Сбросив хандру, парень встал во весь рост и, крепко упершись ногами в дно своего спасительного ковчега, с силой налегал на шест, стремясь как можно дальше уйти от этих мест и забыть все происшедшее, как дурной сон. В который раз он порадовался тому, что додумался прихватить с собой толстые кожаные перчатки, иначе ладони, несмотря на давние мозоли от древка пики, непременно стерлись бы в кровь. Понемногу светлело. С востока начали проглядывать еще не розовые, а сероватые проблески приближающегося рассвета. От реки несло ощутимо промозглой сыростью. Но Попелу было даже жарко, и он время от времени наклонялся, чтобы зачерпнуть воды и освежить разгоряченное лицо.
Время от времени он поминал недобрым словом всех по очереди, от пфальцского курфюрста и Фердинанда до хитрого доктора, так ловко обдурившего несчастного студента.

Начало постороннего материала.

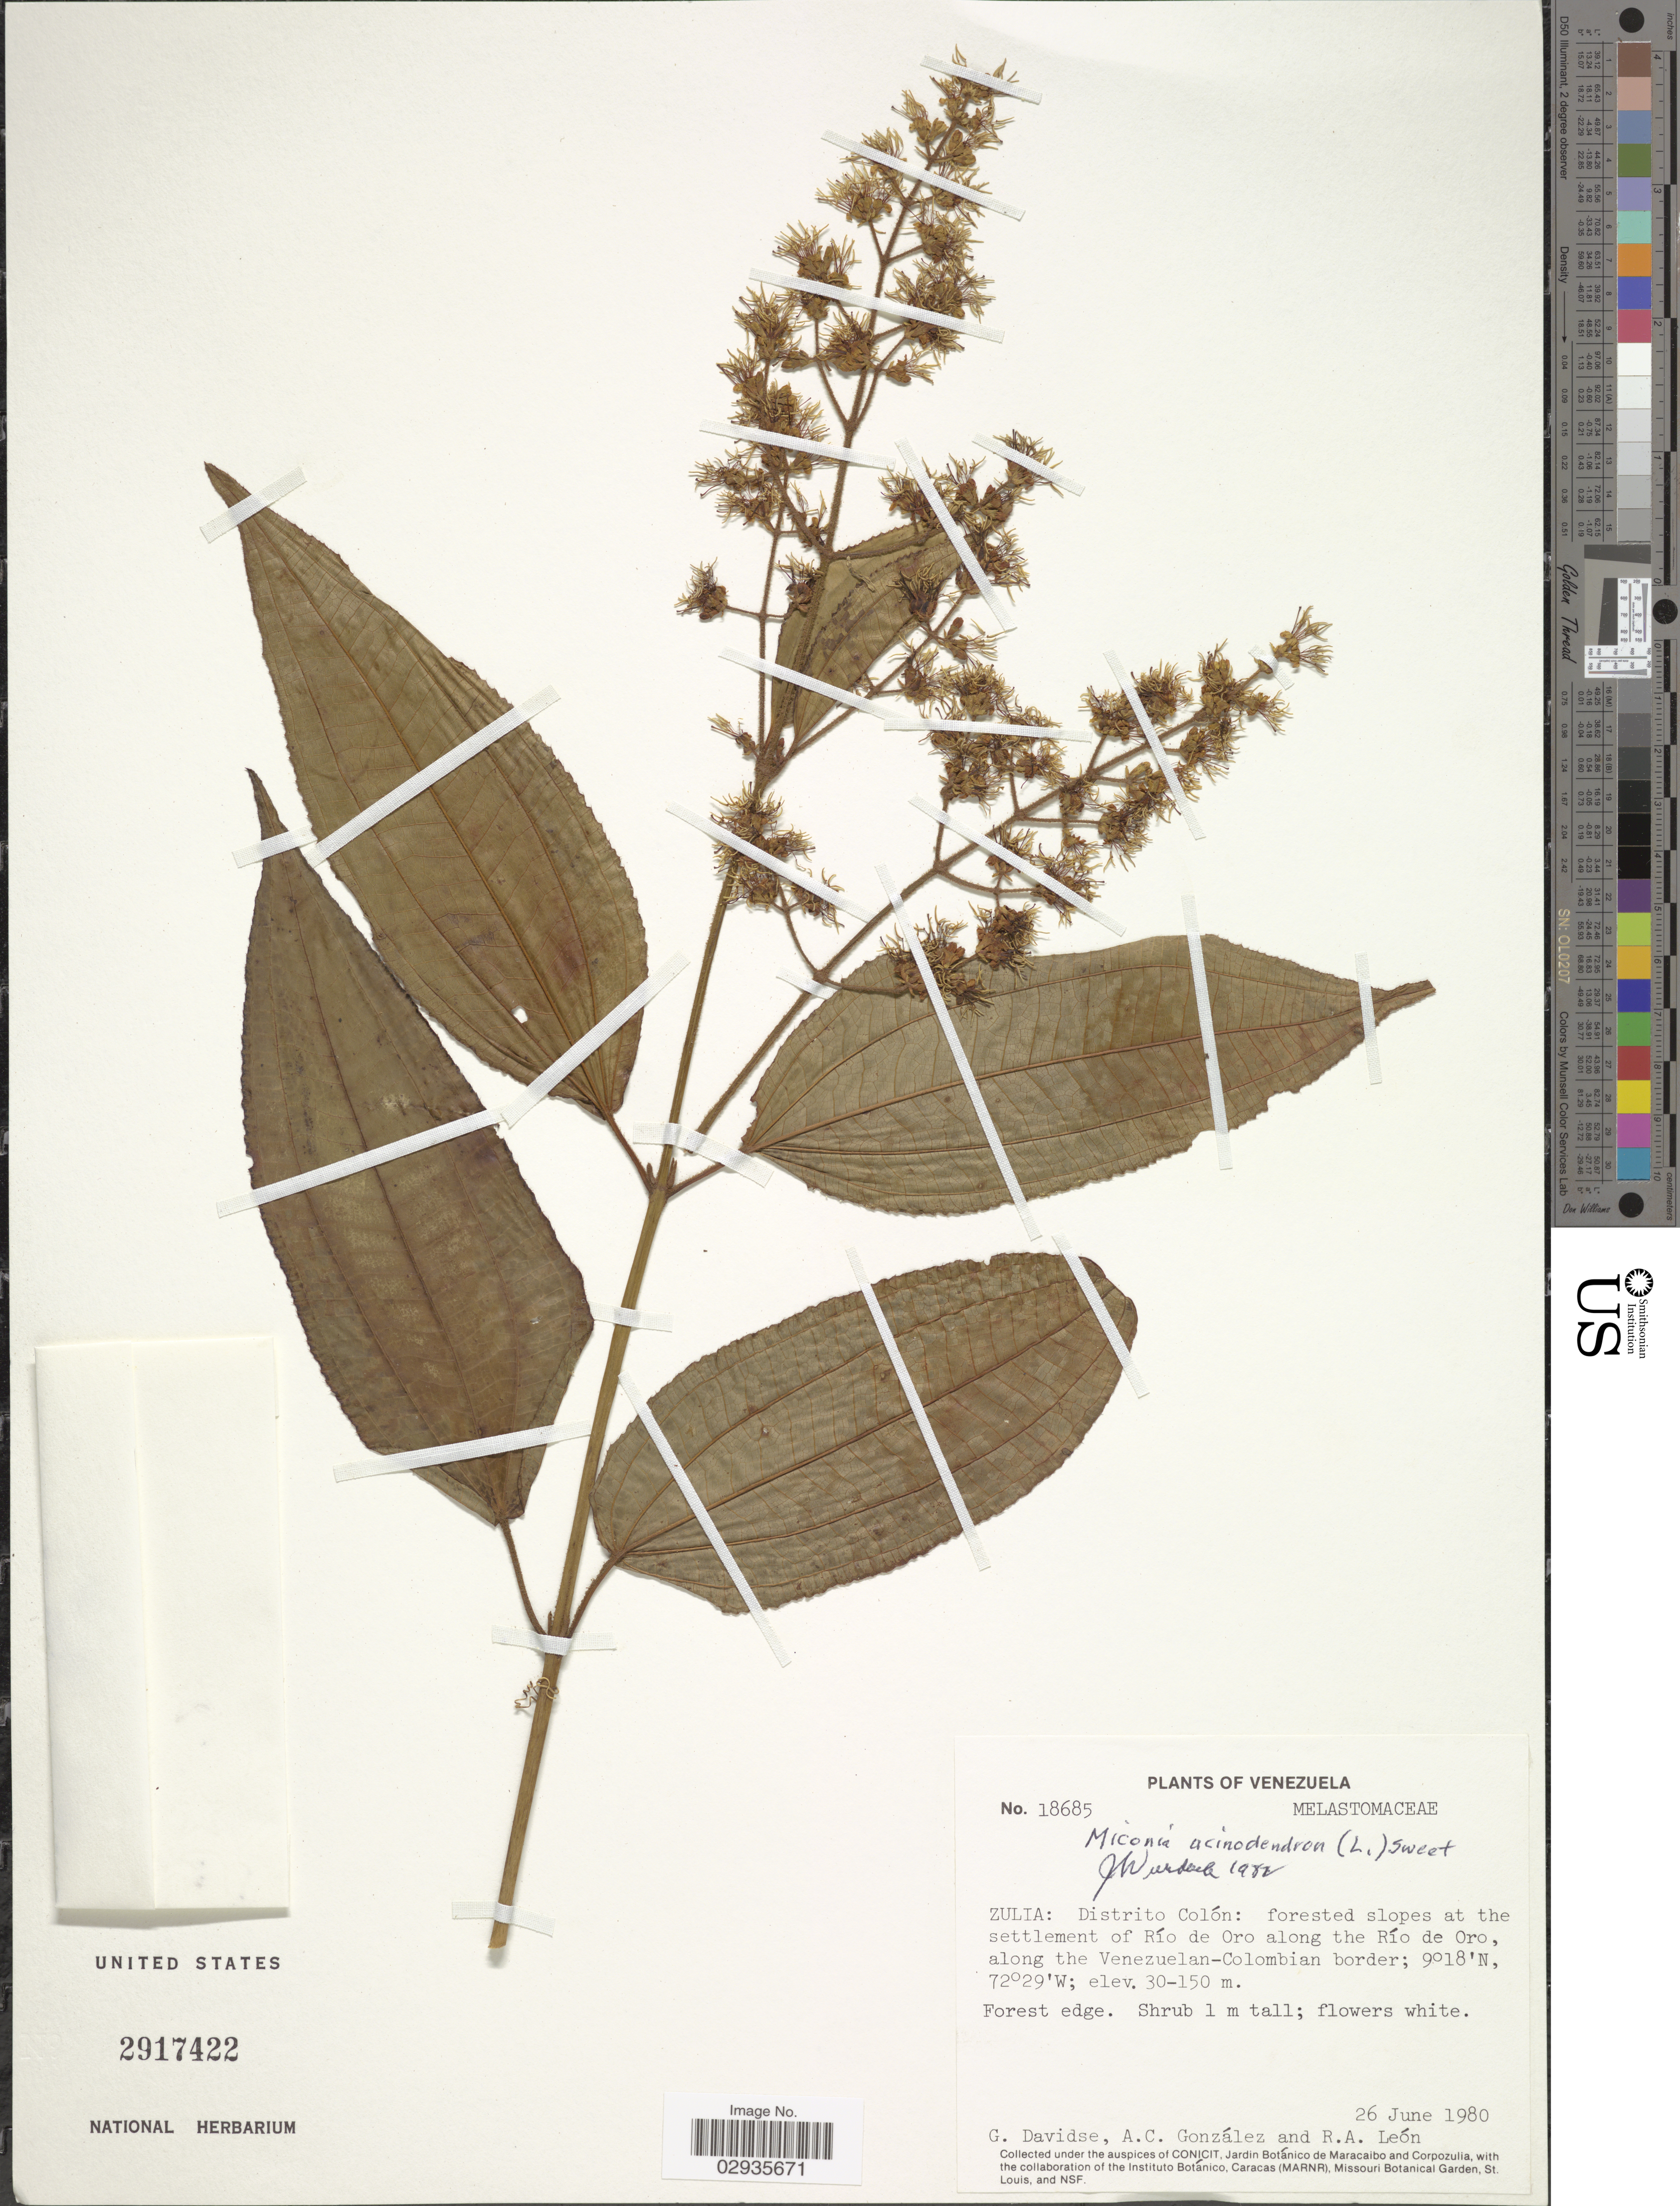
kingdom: Plantae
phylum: Tracheophyta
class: Magnoliopsida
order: Myrtales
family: Melastomataceae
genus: Miconia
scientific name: Miconia acinodendron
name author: (L.) Sweet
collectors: G. Davidse, A. C. González & R. A. León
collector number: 18685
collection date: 1980-06-26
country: Venezuela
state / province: Zulia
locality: Distrito Colón: forested slopes at the settlement of Río de Oro along the Río de Oro, along the Venezuelan-Colombian border.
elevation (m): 30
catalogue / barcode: US 2917422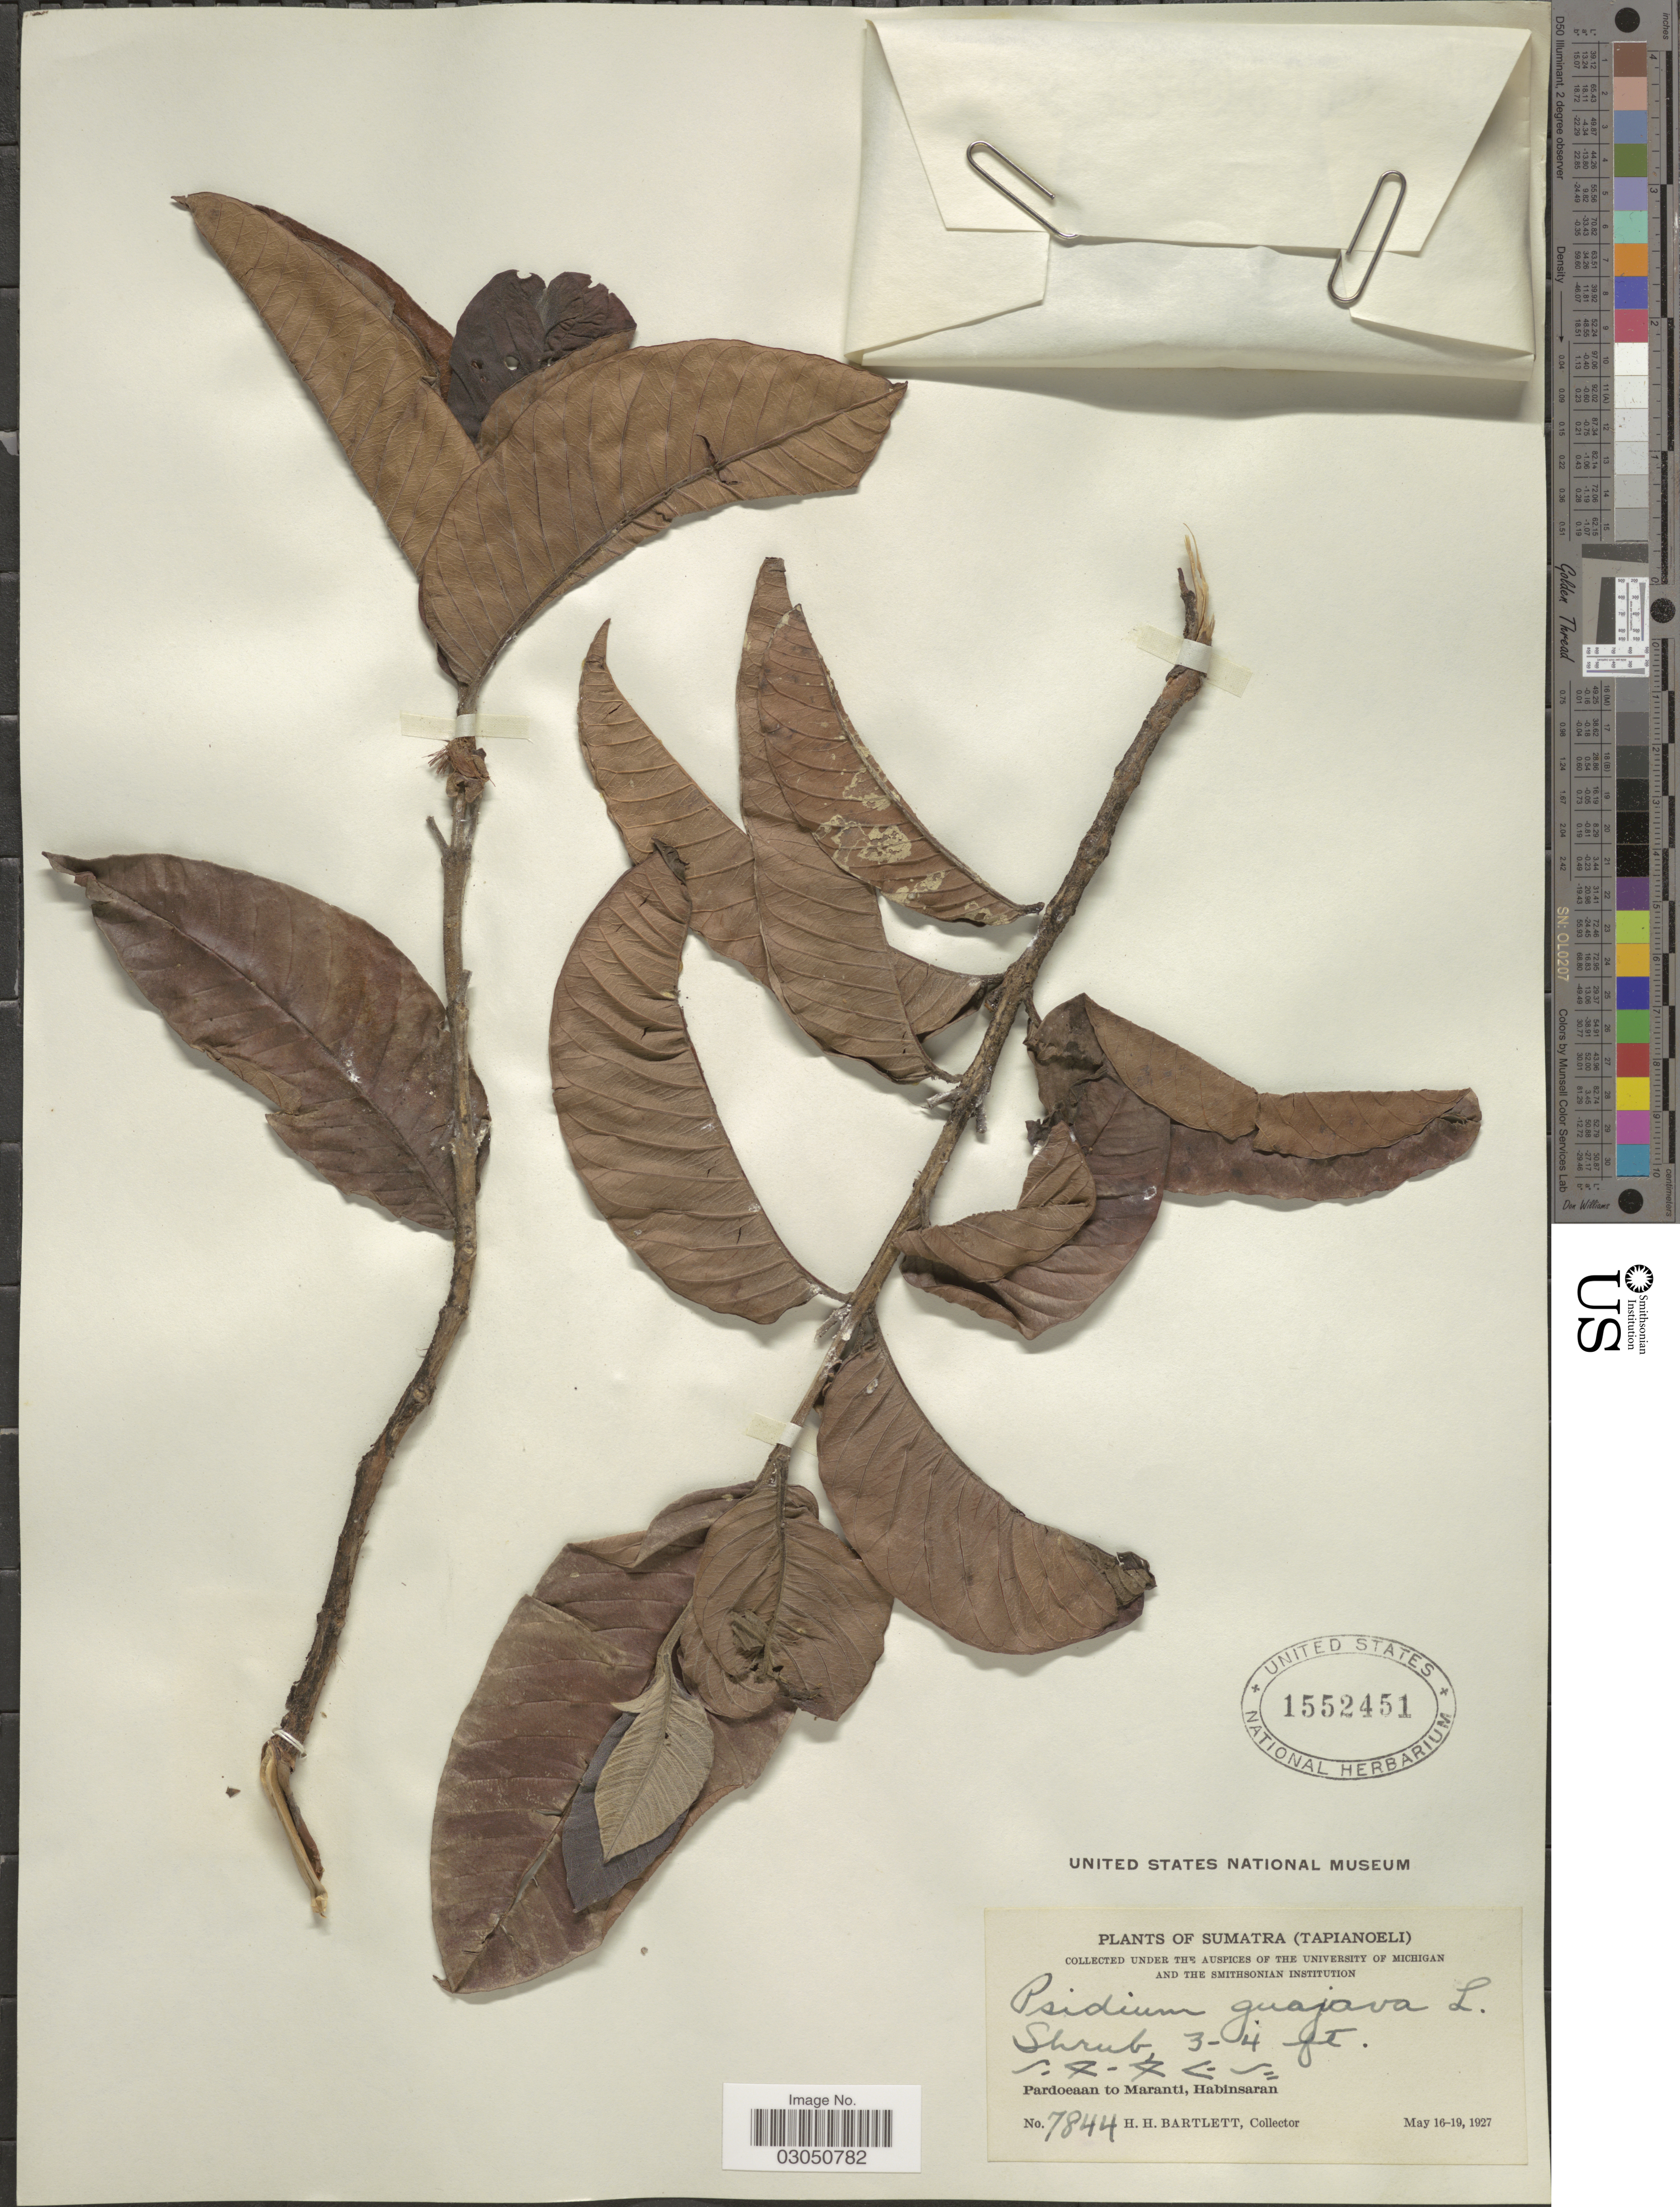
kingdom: Plantae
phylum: Tracheophyta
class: Magnoliopsida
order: Myrtales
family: Myrtaceae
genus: Psidium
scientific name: Psidium guajava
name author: L.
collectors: H. H. Bartlett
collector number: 7844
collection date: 1927-05-16/1927-05-19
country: Indonesia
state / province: Sumatra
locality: (Tapianoeli). Pardoeaan to Maranti, Habinsaran.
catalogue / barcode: US 1552451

Согревала ему душу только тяжесть монет за пазухой. «Ничего, не пропаду. Теперь главное уйти подальше. А там обживусь на новом месте, заведу дело. Стану почтенным бюргером или продолжу учебу, вот хоть бы и на врача. А почему нет? Военной службой я сыт по горло, в юристы что-то не тянет, а в богословы пусть другие идут. Это не по мне точно».
Вот так он и рассуждал сам с собой, не забывая гнать свою утлую посудину вниз по быстрому потоку Мюльде. И вдруг впереди он зорким глазом разглядел застрявшую посреди реки лодку с двумя пассажирами. Особый сюрреализм картине придавало то, что один из них стоял прямо на воде. Его ноги и на пару дюймов не скрывались под поверхностью, словно он был святым, способным ходить по водам, аки посуху.